When working with data structures and algorithms (DSA), one of the tasks you might encounter is frequency sorting—organizing elements based on how often they appear in a dataset. This problem can be efficiently solved using a priority queue (also known as a heap), which allows for dynamic ordering of elements.

Understanding Frequency Sort

Frequency sort involves reordering the elements of an array based on their frequency in descending order. For instance, consider the following array:

[3, 1, 2, 2, 4, 3, 3, 1]

In this array, the element 3 appears three times, 2 appears two times, and 1 appears twice as well. A frequency sorted output for this array would be:

[3, 3, 3, 2, 2, 1, 1, 4]

Elements with the same frequency are sorted in their order of first appearance. In this case, 4 is ignored in frequency sort since it only appears once and isn't relevant to the higher-frequency grouping.

Priority Queue Basics

A priority queue is a data structure that provides a way to manage a set of elements efficiently, ordering them based on their "priority." In the context of frequency sort, the priority is defined by how often each element occurs. Java has a built-in PriorityQueue class which we can utilize to achieve our goal seamlessly.

Step-by-Step Approach

Let’s break down the approach to implement frequency sort using a priority queue:

1. Count Frequencies: Use a hashmap (or a similar structure) to count how many times each element appears in the array.

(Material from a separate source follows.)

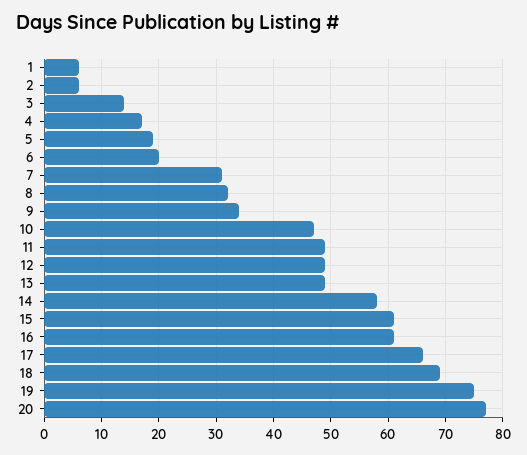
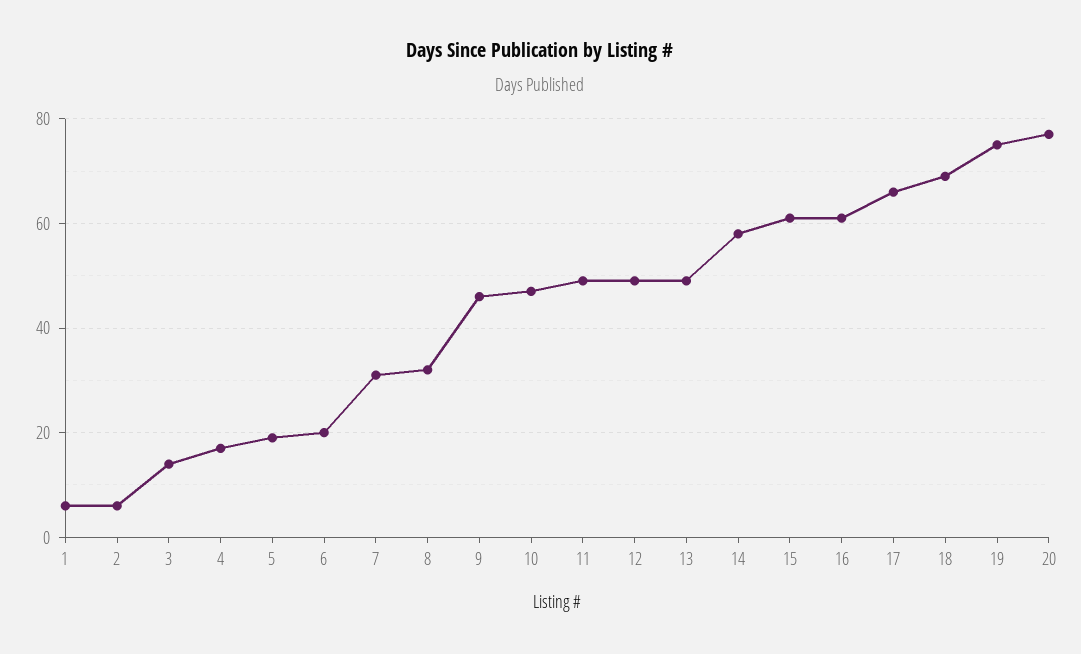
9: 35 -> 45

2. Store in a Priority Queue: Insert these frequency counts into a priority queue. We can structure our queue to prioritize higher frequencies.

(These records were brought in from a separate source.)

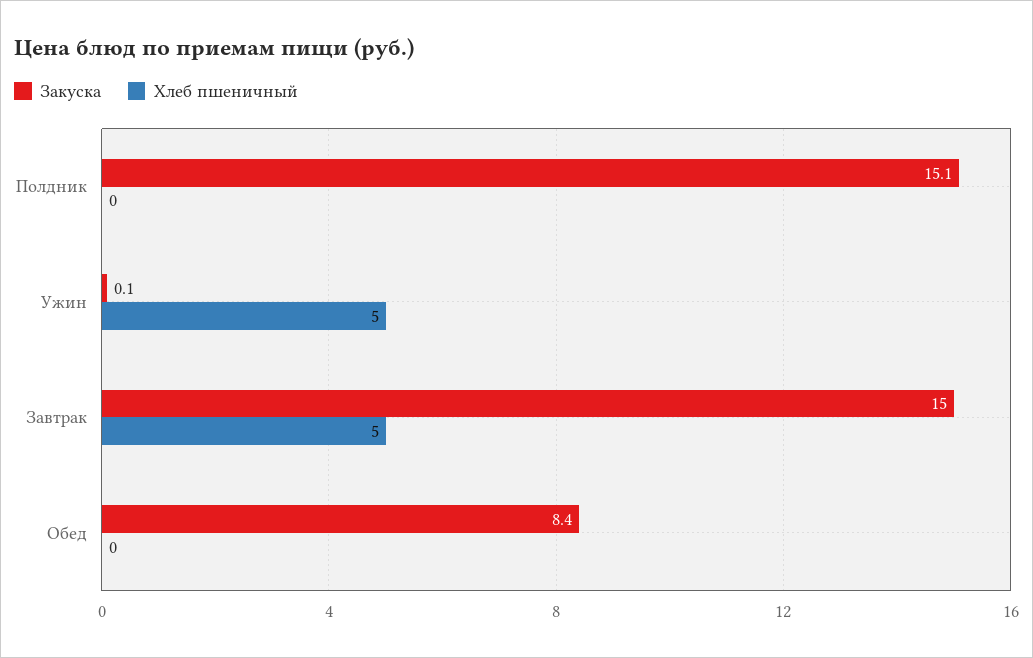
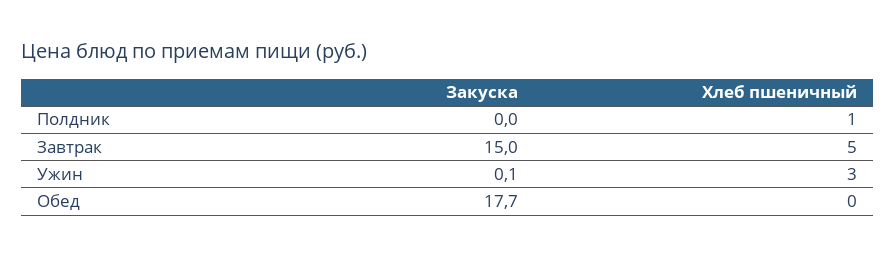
Закуска, Полдник: 15.1 -> 0
Хлеб пшеничный, Полдник: 0 -> 1
Хлеб пшеничный, Ужин: 5 -> 3
Закуска, Обед: 8.4 -> 17.7

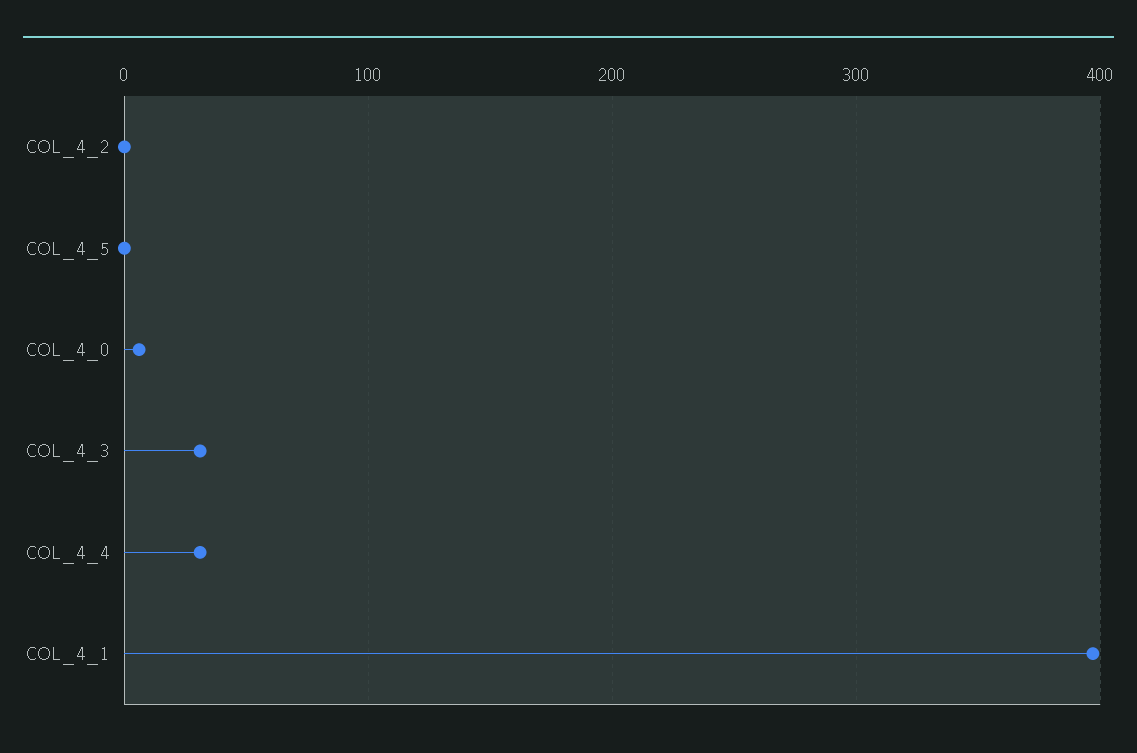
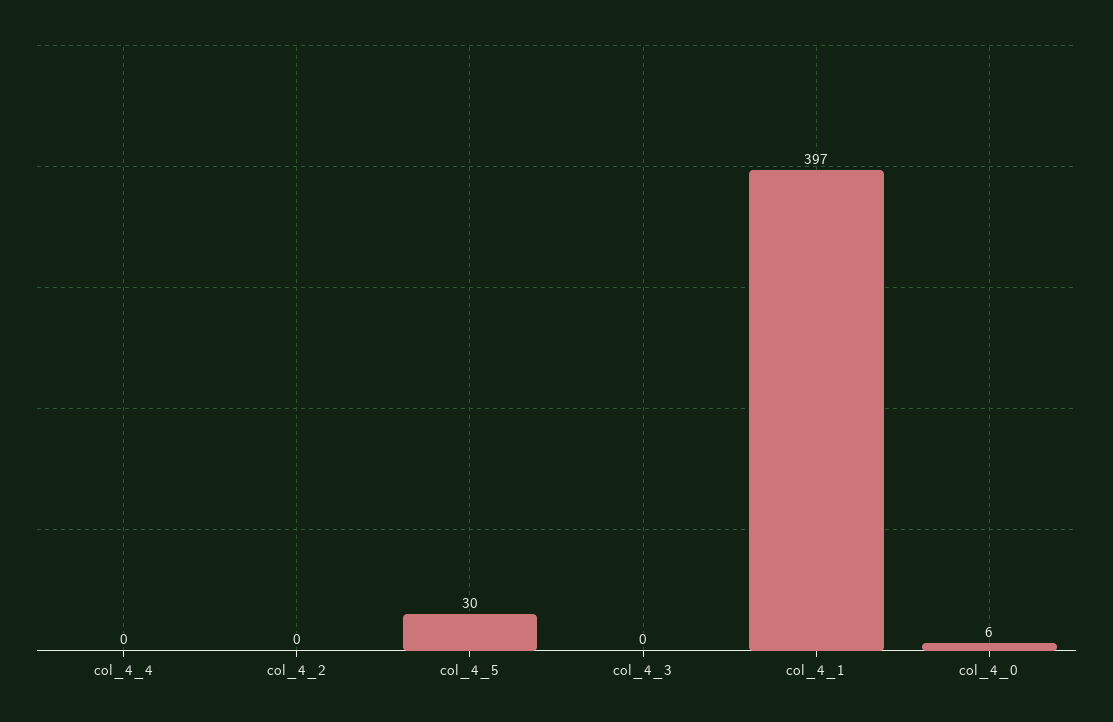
COL_4_5: 0 -> 30
COL_4_3: 30 -> 0
COL_4_4: 30 -> 0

3. Build the Result: Finally, we extract elements from the priority queue and populate the result list based on their frequencies.

Java Implementation

Here’s a clear example to illustrate the entire process:

import java.util.*;

public class FrequencySort {
    public static List<Integer> frequencySort(int[] nums) {
        // Step 1: Count frequencies
        Map<Integer, Integer> frequencyMap = new HashMap<>();
        for (int num : nums) {
            frequencyMap.put(num, frequencyMap.getOrDefault(num, 0) + 1);
        }

        // Step 2: Create a priority queue to sort by frequency
        PriorityQueue<Map.Entry<Integer, Integer>> pq = new PriorityQueue<>(
            (a, b) -> b.getValue().compareTo(a.getValue())
        );

        // Add all entries from frequency map to the priority queue
        pq.addAll(frequencyMap.entrySet());

        // Step 3: Build result based on frequency
        List<Integer> result = new ArrayList<>();
        while (!pq.isEmpty()) {
            Map.Entry<Integer, Integer> entry = pq.poll();
            int num = entry.getKey();
            int freq = entry.getValue();
            for (int i = 0; i < freq; i++) {
                result.add(num); // Add 'num' freq number of times
            }
        }
        
        return result;
    }

    public static void main(String[] args) {
        int[] nums = {3, 1, 2, 2, 4, 3, 3, 1};
        List<Integer> sortedList = frequencySort(nums);
        System.out.println(sortedList);
    }
}

Explanation of the Code

• Counting Frequencies: We utilize a HashMap to store elements and their corresponding frequencies. The getOrDefault method assists in simplifying the counting process.

• Constructing the Priority Queue: We create a priority queue where we define our custom comparator. The comparator orders the queue based on the value of the frequency in descending order.

• Building the Result: By using a while loop, we poll the highest frequency element from the priority queue and add it to our result list the number of times it appears.

Example Output

When the above code is executed, it processes the input array and outputs:

[3, 3, 3, 2, 2, 1, 1, 4]

Complexities

• Time Complexity: The overall time complexity for this approach is O(n log n) due to the operations in the priority queue. Counting frequencies takes O(n) and adding elements to the queue takes O(log k) for each of the k distinct elements.

• Space Complexity: The space complexity is O(n) for storing the frequency map and the priority queue.

The combination of frequency counting and heap-based sorting makes this method efficient and optimal for handling frequency-based sorting. It’s not just a practical solution, but understanding it strengthens your grasp on key data structures, which is vital for interviews and real-world applications.